The city’s government neared the end of its allocated budget for snow removal after another snowstorm hit the city earlier this week.

Each calendar year, Madison allocates a certain amount of its budget to snow removal, according to Tim Fruit, an administrative analyst for the city’s Finance Department. The amount is typically around $110,000, he said. This accounts for about six major snow removals a year along with 27 small salt and sand plowings, he said.

A major snow removal is when a “snow emergency” is declared and more than three inches of snow have fallen, according to the city of Madison website.

“The city plans for six major snow removals a year, based off of historical information,” Fruit said.

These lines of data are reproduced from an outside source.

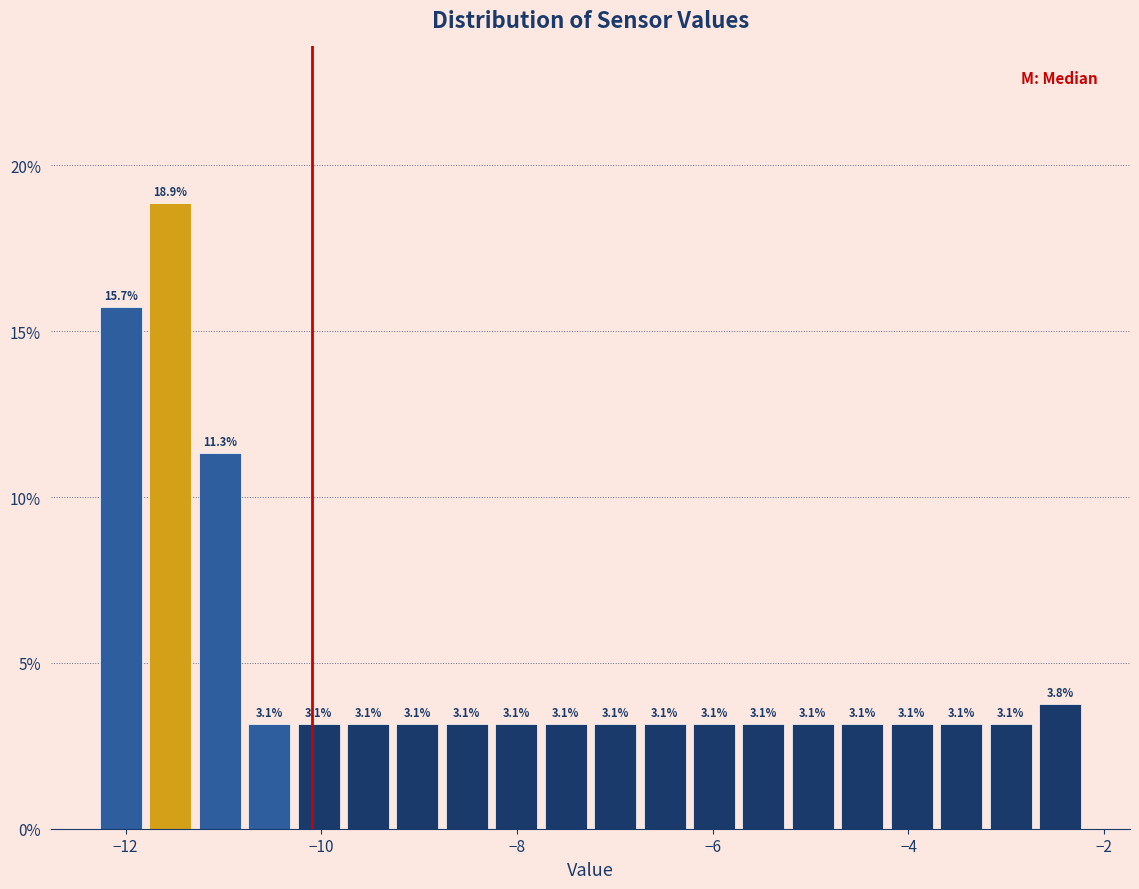

Around what value on the x-axis is the tallest bar? Give the approximate position of its centre, as read against the axis.

-11.6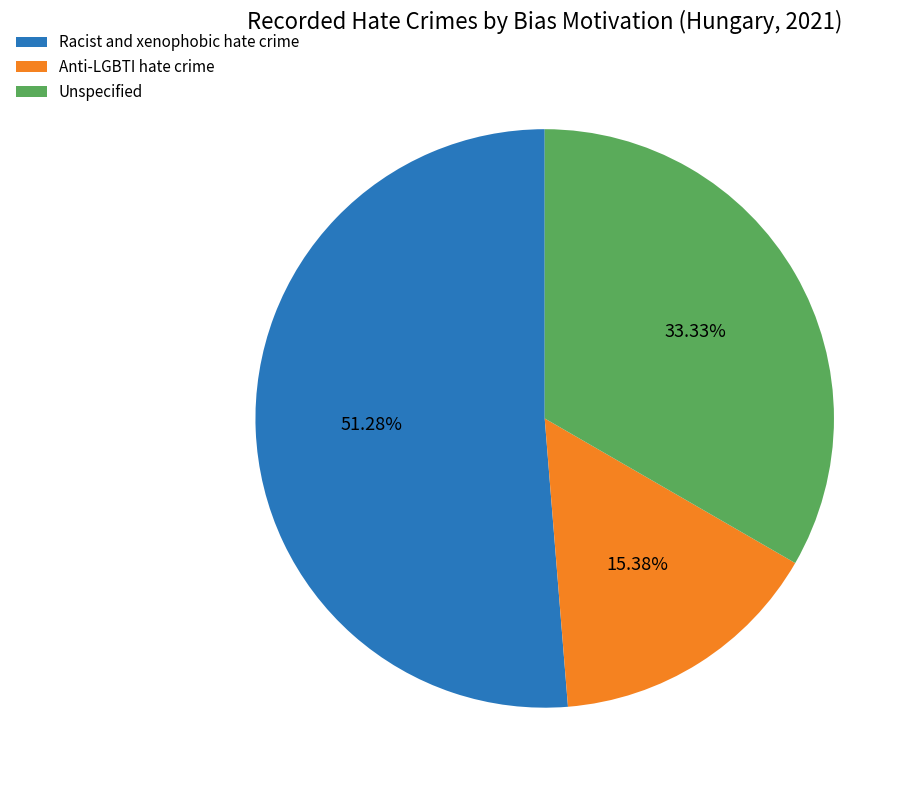

What is the ratio of the value at Racist and xenophobic hate crime to the value at Anti-LGBTI hate crime?

3.3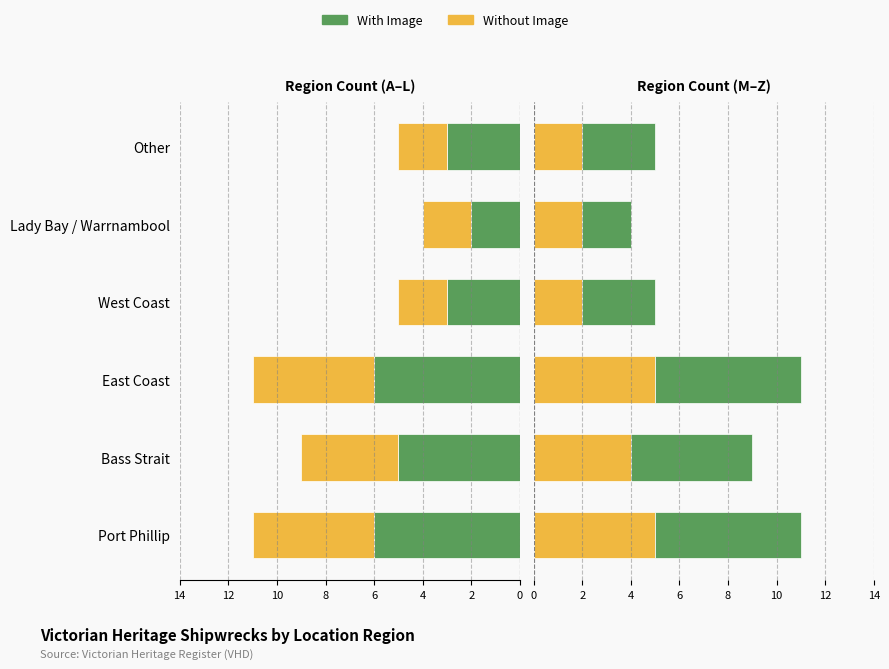

How many data points does each series have?

6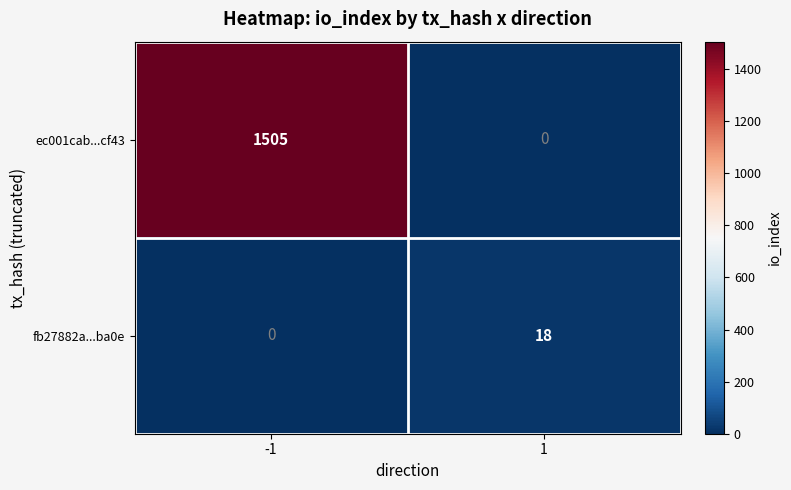

What value does the fb27882a...ba0e series have at 1, to the nearest 10?

20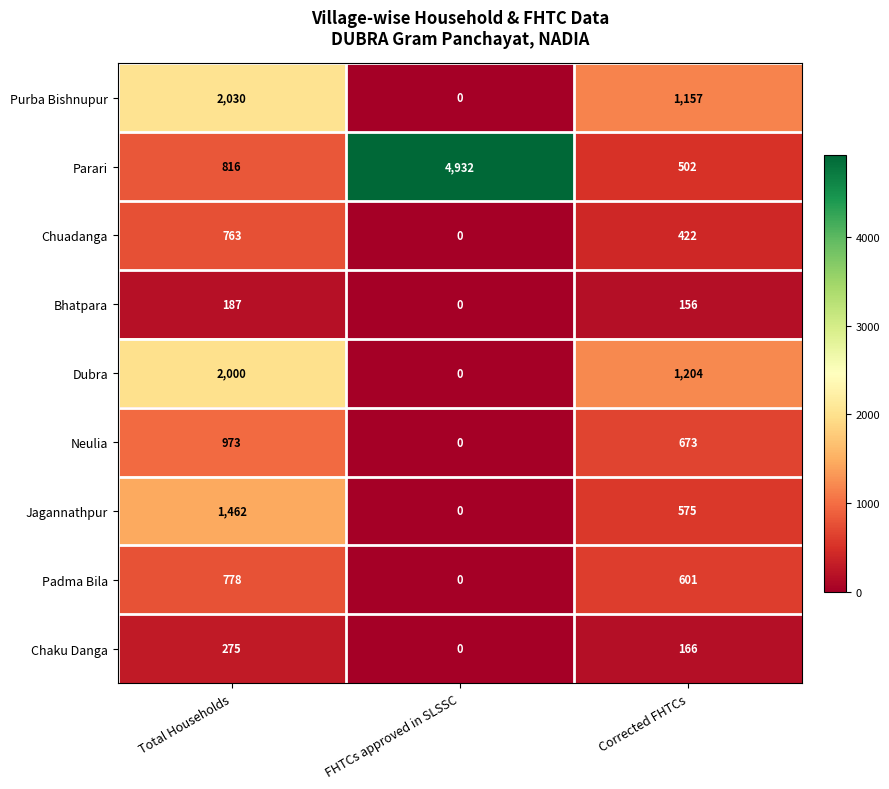

Which series has the largest range (max minus min)?

Parari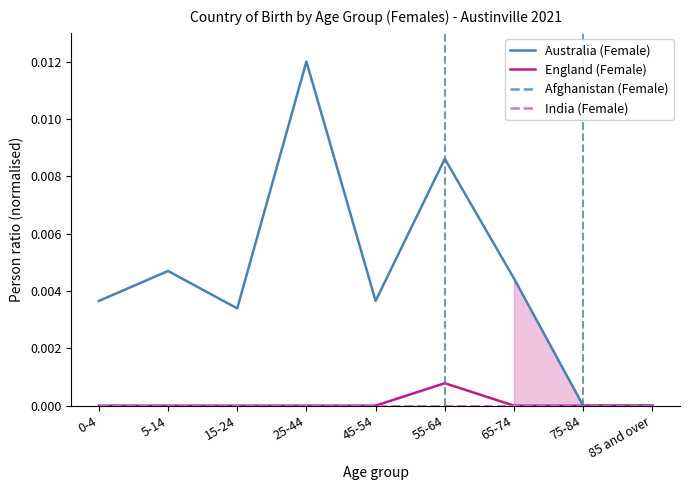

True or false: India (Female) and England (Female) intersect in this chart.

False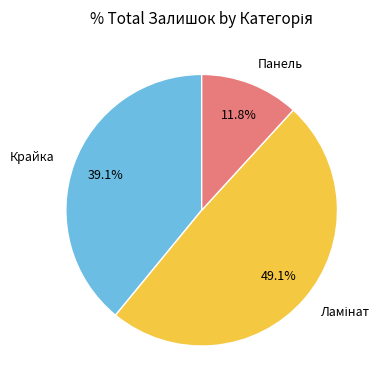

Which category has the smallest portion of the pie?

Панель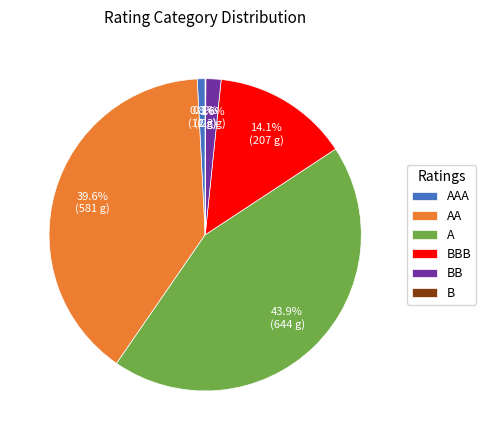

Which category has the biggest portion of the pie?

A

After the snowstorm March 5, Madison had used five of the six major snow removals allotted for 2013, according to Katie Crawley, assistant to Mayor Paul Soglin and liaison to the Streets Division, said. 

During a major snow removal, private contractors are called to help plow all of the residential roads. If there are less than three inches, only city plows are used, Crawley said.

“The city generally expects to use four major snow removals during the January to March months and two in the November to December months,” Crawley said.

With nine months remaining in the year and no sign of winter relenting, each additional snowfall increases the city’s snow removal bill, Crawley said. Additionally, the fall could yield additional snowfall, increasing the cost to the city further, she said.

According to Crawley, this poses concerns of the possibility of the city spending more than its budget.

For one, the city will continue to provide snow removal services regardless of the costs, Crawley said. If necessary, the city will dip into its contingency reserve, a part of the budget that is set aside for emergency types of things, she added.

The City Council is also a possible source of appropriation and additional funds, Fruit said.

Although Madison has already used five of its major snowplows this year, it may not be a cause for huge concern.

The amount of money paid to the contractors is directly related to how much snow has fallen, according to Fruit. If there is less snow, the contractors work fewer hours, he said.

Therefore, the snowstorms in early February, where just over three or four inches of snow fell, did not cost as much as the snowstorm that occurred earlier this week, Fruit said.

Despite the unpredictability of weather, the money allocated for snow removal within the budget is generally standard and not likely to change, Fruit said.

Staying within the snow removal budget has varied greatly from year to year, according to Crawley. In 2012 when there was virtually no snow from January to March, the money that was not used was returned to the city, she said.

However, when the major snowstorm in December hit, dumping almost sixteen inches in Madison, she said the extra money was useful.

“It all evens out,” Crawley said. Hopefully it will this time too.”